Laufey präsentiert heute das Musikvideo zu „Madwoman“ – mit einem hochkarätigen Cast um Hudson Williams („Heated Rivalry“), Olympiasiegerin Alysa Liu, Lola Tung („The Summer I Turned Pretty“, „Forbidden Fruits“) und Megan Skiendiel (KATSEYE). Inszeniert wurde der Clip von Warren Fu, der bereits mit Dua Lipa, The 1975 und Daft Punk gearbeitet hat.
Gedreht in Los Angeles versammelt das Video Freund:innen und Wegbegleiter:innen in einer visuell opulenten, von Slim Aarons inspirierten Welt, in der die makellose Oberfläche trügt. „Als ich aufgewachsen bin, habe ich oft eine fehlende Repräsentation von Menschen wie mir in Musik und Medien gespürt. Mit dem Video zu ‚Madwoman‘ wollte ich genau diese Sichtbarkeit schaffen“, so Laufey.

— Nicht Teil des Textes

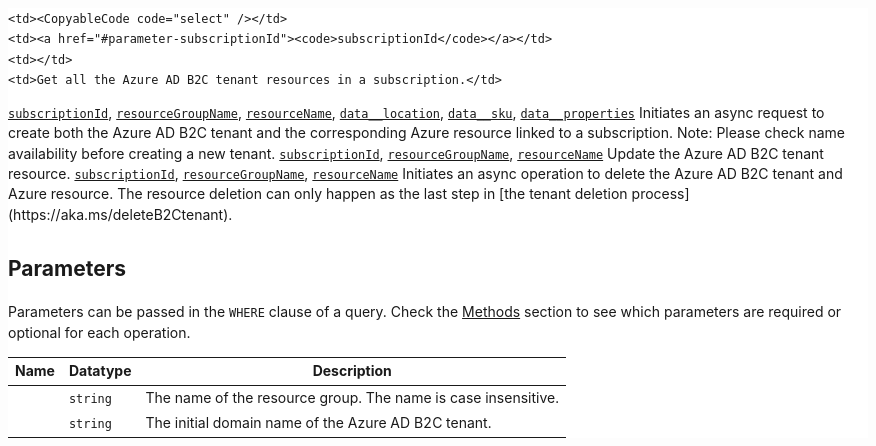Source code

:     <td><CopyableCode code="select" /></td>
    <td><a href="#parameter-subscriptionId"><code>subscriptionId</code></a></td>
    <td></td>
    <td>Get all the Azure AD B2C tenant resources in a subscription.</td>
</tr>
<tr>
    <td><a href="#create"><CopyableCode code="create" /></a></td>
    <td><CopyableCode code="insert" /></td>
    <td><a href="#parameter-subscriptionId"><code>subscriptionId</code></a>, <a href="#parameter-resourceGroupName"><code>resourceGroupName</code></a>, <a href="#parameter-resourceName"><code>resourceName</code></a>, <a href="#parameter-data__location"><code>data__location</code></a>, <a href="#parameter-data__sku"><code>data__sku</code></a>, <a href="#parameter-data__properties"><code>data__properties</code></a></td>
    <td></td>
    <td>Initiates an async request to create both the Azure AD B2C tenant and the corresponding Azure resource linked to a subscription. Note: Please check name availability before creating a new tenant.</td>
</tr>
<tr>
    <td><a href="#update"><CopyableCode code="update" /></a></td>
    <td><CopyableCode code="update" /></td>
    <td><a href="#parameter-subscriptionId"><code>subscriptionId</code></a>, <a href="#parameter-resourceGroupName"><code>resourceGroupName</code></a>, <a href="#parameter-resourceName"><code>resourceName</code></a></td>
    <td></td>
    <td>Update the Azure AD B2C tenant resource.</td>
</tr>
<tr>
    <td><a href="#delete"><CopyableCode code="delete" /></a></td>
    <td><CopyableCode code="delete" /></td>
    <td><a href="#parameter-subscriptionId"><code>subscriptionId</code></a>, <a href="#parameter-resourceGroupName"><code>resourceGroupName</code></a>, <a href="#parameter-resourceName"><code>resourceName</code></a></td>
    <td></td>
    <td>Initiates an async operation to delete the Azure AD B2C tenant and Azure resource. The resource deletion can only happen as the last step in [the tenant deletion process](https://aka.ms/deleteB2Ctenant). </td>
</tr>
</tbody>
</table>

## Parameters

Parameters can be passed in the `WHERE` clause of a query. Check the [Methods](#methods) section to see which parameters are required or optional for each operation.

<table>
<thead>
    <tr>
    <th>Name</th>
    <th>Datatype</th>
    <th>Description</th>
    </tr>
</thead>
<tbody>
<tr id="parameter-resourceGroupName">
    <td><CopyableCode code="resourceGroupName" /></td>
    <td><code>string</code></td>
    <td>The name of the resource group. The name is case insensitive.</td>
</tr>
<tr id="parameter-resourceName">
    <td><CopyableCode code="resourceName" /></td>
    <td><code>string</code></td>
    <td>The initial domain name of the Azure AD B2C tenant.</td>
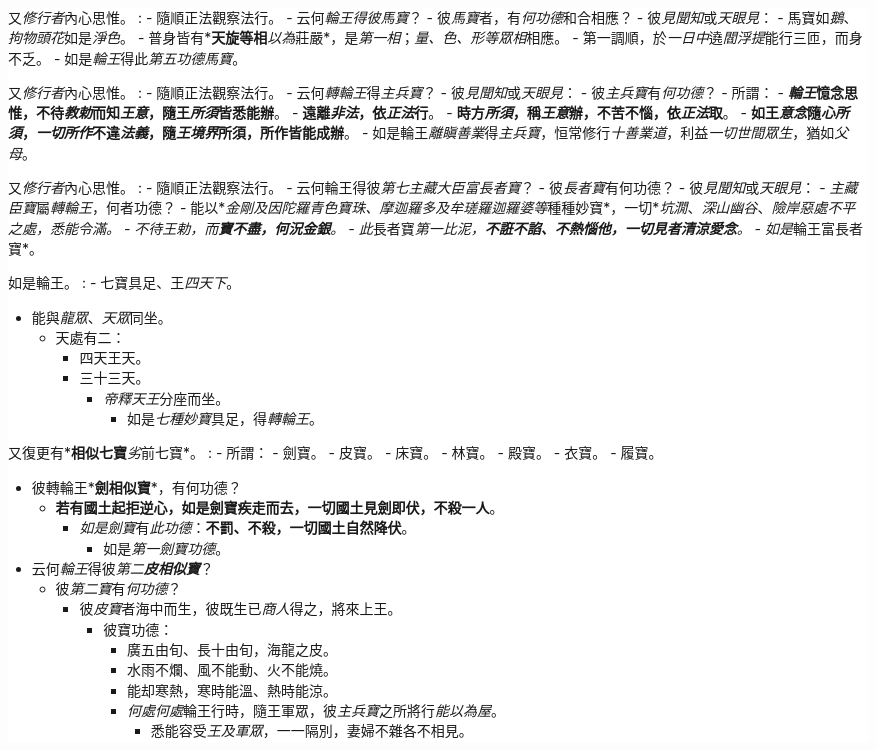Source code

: 又*修行者*內心思惟。
: - 隨順正法觀察法行。
    - 云何*輪王得彼馬寶*？
	  - 彼*馬寶*者，有*何功德*和合相應？
	    - 彼*見聞知*或*天眼見*：
		  - 馬寶如*鵝*、*拘物頭花*如是*淨色*。
		  - 普身皆有*<b>天旋等相</b>*以為*莊嚴*，是*第一相*；*量、色、形等眾相*相應。
		  - 第一調順，於*一日中*遶*閻浮提*能行三匝，而身不乏。
		    - 如是*輪王*得此*第五功德馬寶*。

又*修行者*內心思惟。
: - 隨順正法觀察法行。
    - 云何*轉輪王*得*主兵寶*？
	  - 彼*見聞知*或*天眼見*：
	    - 彼*主兵寶*有*何功德*？
		  - 所謂：
		    - **<em>輪王</em>憶念思惟，不待<em>教勅</em>而知<em>王意</em>，隨王<em>所須</em>皆悉能辦**。
		    - **遠離<em>非法</em>，依<em>正法</em>行**。
		    - **時方<em>所須</em>，稱<em>王意</em>辦，不苦不惱，依<em>正法</em>取**。
		    - **如王<em>意念</em>隨<em>心所須</em>，<em>一切所作</em>不違<em>法義</em>，隨<em>王境界</em>所須，所作皆能成辦**。
		      - 如是輪王*離瞋善業*得*主兵寶*，恒常修行*十善業道*，利益*一切世間眾生*，猶如*父母*。

又*修行者*內心思惟。
: - 隨順正法觀察法行。
    - 云何輪王得彼*第七主藏大臣<i>富長者寶</i>*？
	  - 彼*長者寶*有何功德？
	    - 彼*見聞知*或*天眼見*：
		  - *主藏臣寶*屬*轉輪王*，何者功德？
		    - <span class="red">能以*<i>金剛</i>*及*<i>因陀羅青色寶珠</i>*、*<i>摩迦羅多</i>*及*<i>牟瑳羅迦羅婆</i>*等*種種妙寶*，一切*<i>坑㵎</i>、<i>深山幽谷</i>、<i>險岸惡處</i>*不平之處，悉能令滿</span>。
			- 不待王勅，而**寶不盡，何況金銀**。
			- 此*長者寶*第一比泥，**不誑不諂、不熱惱他，<em>一切見者</em>清涼愛念**。
			  - 如是*輪王富長者寶*。

如是輪王。
: - 七寶具足、王*四天下*。
  - 能與*龍眾*、*天眾*同坐。
    - 天處有二：
	  - 四天王天。
	  - 三十三天。
	    - *帝釋天王*分座而坐。
		  - 如是*七種妙寶*具足，得*轉輪王*。

又復更有*<b>相似七寶</b>*劣*前七寶*。
: - 所謂：
    - 劍寶。
	- 皮寶。
	- 床寶。
	- 林寶。
	- 殿寶。
	- 衣寶。
	- 履寶。
  - 彼轉輪王*<b>劍相似寶</b>*，有何功德？
    - **若有國土起拒逆心，如是劍寶疾走而去，一切國土見劍即伏，不殺一人**。
	  - *如是劍寶*有*此功德*：**不罰、不殺，一切國土自然降伏**。
	    - 如是*第一劍寶功德*。
  - 云何*輪王*得彼*第二<b>皮相似寶</b>*？
    - 彼*第二寶*有*何功德*？
	  - 彼*皮寶*者海中而生，彼既生已*商人*得之，將來上王。
		- 彼寶功德：
		  - 廣五由旬、長十由旬，海龍之皮。
		  - 水雨不爛、風不能動、火不能燒。
		  - 能却寒熱，寒時能溫、熱時能涼。
		  - *何處何處*輪王行時，隨王軍眾，彼*主兵寶*之所將行*能以為屋*。
			- 悉能容受*王及軍眾*，一一隔別，妻婦不雜各不相見。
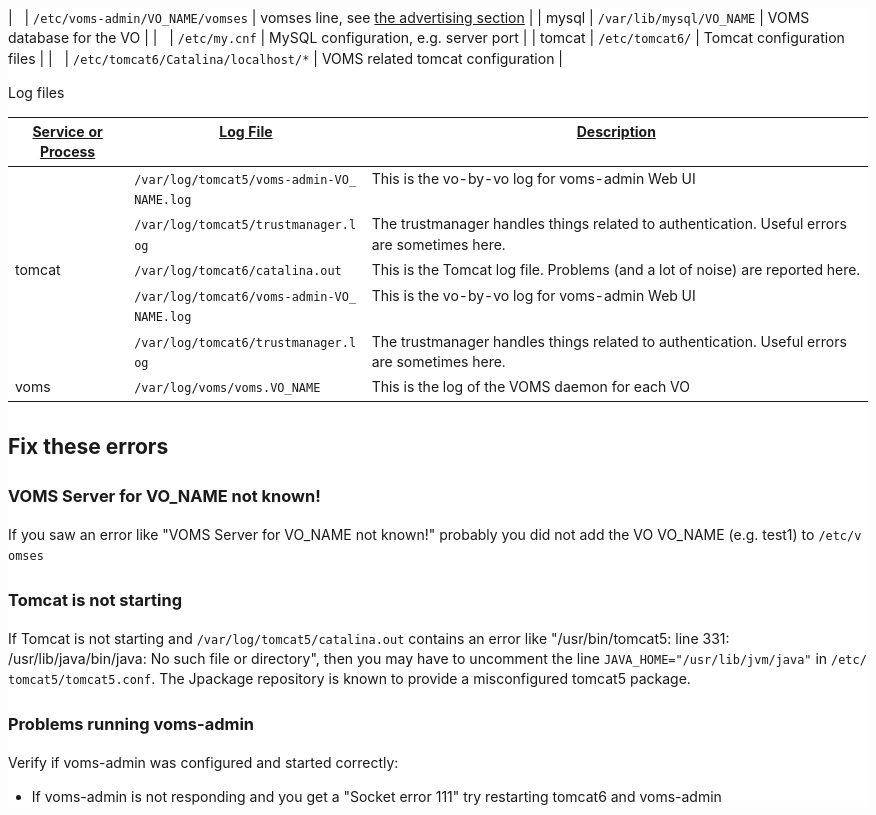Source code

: |                                                                                                                              | `/etc/voms-admin/VO_NAME/vomses`                                                                                             | vomses line, see <a href="/bin/view/Documentation/Release3/InstallVoms#Advertise_your_VOMS_server" class="twikiCurrentTopicLink twikiAnchorLink">the advertising section</a> |
| mysql                                                                                                                        | `/var/lib/mysql/VO_NAME`                                                                                                     | VOMS database for the VO                                                                                                                                                     |
|                                                                                                                              | `/etc/my.cnf`                                                                                                                | MySQL configuration, e.g. server port                                                                                                                                        |
| tomcat                                                                                                                       | `/etc/tomcat6/`                                                                                                              | Tomcat configuration files                                                                                                                                                   |
|                                                                                                                              | `/etc/tomcat6/Catalina/localhost/*`                                                                                          | VOMS related tomcat configuration                                                                                                                                            |

Log files

| [Service or Process](/bin/view/Documentation/Release3/InstallVoms?sortcol=0;table=5;up=0#sorted_table "Sort by this column") | [Log File](/bin/view/Documentation/Release3/InstallVoms?sortcol=1;table=5;up=0#sorted_table "Sort by this column") | [Description](/bin/view/Documentation/Release3/InstallVoms?sortcol=2;table=5;up=0#sorted_table "Sort by this column") |
|------------------------------------------------------------------------------------------------------------------------------|--------------------------------------------------------------------------------------------------------------------|-----------------------------------------------------------------------------------------------------------------------|
|                                                                                                                              | `/var/log/tomcat5/voms-admin-VO_NAME.log`                                                                          | This is the vo-by-vo log for voms-admin Web UI                                                                        |
|                                                                                                                              | `/var/log/tomcat5/trustmanager.log`                                                                                | The trustmanager handles things related to authentication. Useful errors are sometimes here.                          |
| tomcat                                                                                                                       | `/var/log/tomcat6/catalina.out`                                                                                    | This is the Tomcat log file. Problems (and a lot of noise) are reported here.                                         |
|                                                                                                                              | `/var/log/tomcat6/voms-admin-VO_NAME.log`                                                                          | This is the vo-by-vo log for voms-admin Web UI                                                                        |
|                                                                                                                              | `/var/log/tomcat6/trustmanager.log`                                                                                | The trustmanager handles things related to authentication. Useful errors are sometimes here.                          |
| voms                                                                                                                         | `/var/log/voms/voms.VO_NAME`                                                                                       | This is the log of the VOMS daemon for each VO                                                                        |

Fix these errors 
----------------------------------------------------------

### VOMS Server for VO\_NAME not known!

If you saw an error like "VOMS Server for VO\_NAME not known!" probably you did not add the VO VO\_NAME (e.g. test1) to `/etc/vomses`

### Tomcat is not starting

If Tomcat is not starting and `/var/log/tomcat5/catalina.out` contains an error like "/usr/bin/tomcat5: line 331: /usr/lib/java/bin/java: No such file or directory", then you may have to uncomment the line `JAVA_HOME="/usr/lib/jvm/java"` in `/etc/tomcat5/tomcat5.conf`. The Jpackage repository is known to provide a misconfigured tomcat5 package.

### Problems running voms-admin

Verify if voms-admin was configured and started correctly:

-   If voms-admin is not responding and you get a "Socket error 111" try restarting tomcat6 and voms-admin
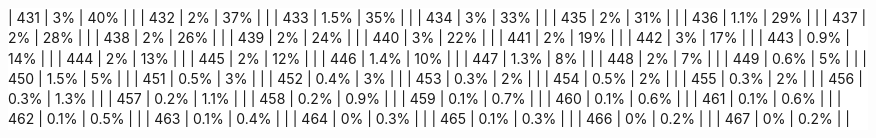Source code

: | 431 | 3% | 40% |  |
| 432 | 2% | 37% |  |
| 433 | 1.5% | 35% |  |
| 434 | 3% | 33% |  |
| 435 | 2% | 31% |  |
| 436 | 1.1% | 29% |  |
| 437 | 2% | 28% |  |
| 438 | 2% | 26% |  |
| 439 | 2% | 24% |  |
| 440 | 3% | 22% |  |
| 441 | 2% | 19% |  |
| 442 | 3% | 17% |  |
| 443 | 0.9% | 14% |  |
| 444 | 2% | 13% |  |
| 445 | 2% | 12% |  |
| 446 | 1.4% | 10% |  |
| 447 | 1.3% | 8% |  |
| 448 | 2% | 7% |  |
| 449 | 0.6% | 5% |  |
| 450 | 1.5% | 5% |  |
| 451 | 0.5% | 3% |  |
| 452 | 0.4% | 3% |  |
| 453 | 0.3% | 2% |  |
| 454 | 0.5% | 2% |  |
| 455 | 0.3% | 2% |  |
| 456 | 0.3% | 1.3% |  |
| 457 | 0.2% | 1.1% |  |
| 458 | 0.2% | 0.9% |  |
| 459 | 0.1% | 0.7% |  |
| 460 | 0.1% | 0.6% |  |
| 461 | 0.1% | 0.6% |  |
| 462 | 0.1% | 0.5% |  |
| 463 | 0.1% | 0.4% |  |
| 464 | 0% | 0.3% |  |
| 465 | 0.1% | 0.3% |  |
| 466 | 0% | 0.2% |  |
| 467 | 0% | 0.2% |  |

„Das Ergebnis ist ehrlich gesagt mein absolutes Traumvideo – und genau das, was die jüngere Laufey gern gesehen hätte.“D er Clip steht zugleich für eine starke Präsenz asiatischer und asiatisch-amerikanischer Kreativer vor und hinter der Kamera – vom Cast über Regisseur Warren Fu und Kameramann Andrew Truong bis hin zu den Executive Producers Oscar Tang, Christine Yi und Maqui Qi (Gold House).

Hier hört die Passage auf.